> _Work to complete_
Convert the lines below into a Markdown table with the columns "No." and "Entry": one row per line, numbered in order, with blank lines skipped and the pictures left out.

Data entries
=== Section Start ===
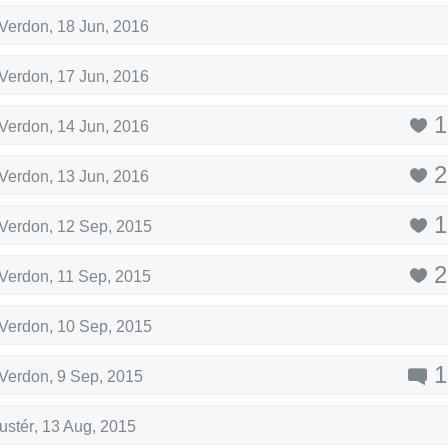
-Verdon
,
18 Jun, 2016
-Verdon
,
17 Jun, 2016
1
-Verdon
,
14 Jun, 2016
2
-Verdon
,
13 Jun, 2016
1
-Verdon
,
12 Sep, 2015
2
-Verdon
,
11 Sep, 2015
-Verdon
,
10 Sep, 2015
1
-Verdon
,
9 Sep, 2015
ustér
,
13 Aug, 2015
=== Section End ===
> _Solved problem_
| No. | Entry |
|---|---|
| 1 | -Verdon |
| 2 | , |
| 3 | 18 Jun, 2016 |
| 4 | -Verdon |
| 5 | , |
| 6 | 17 Jun, 2016 |
| 7 | 1 |
| 8 | -Verdon |
| 9 | , |
| 10 | 14 Jun, 2016 |
| 11 | 2 |
| 12 | -Verdon |
| 13 | , |
| 14 | 13 Jun, 2016 |
| 15 | 1 |
| 16 | -Verdon |
| 17 | , |
| 18 | 12 Sep, 2015 |
| 19 | 2 |
| 20 | -Verdon |
| 21 | , |
| 22 | 11 Sep, 2015 |
| 23 | -Verdon |
| 24 | , |
| 25 | 10 Sep, 2015 |
| 26 | 1 |
| 27 | -Verdon |
| 28 | , |
| 29 | 9 Sep, 2015 |
| 30 | ustér |
| 31 | , |
| 32 | 13 Aug, 2015 |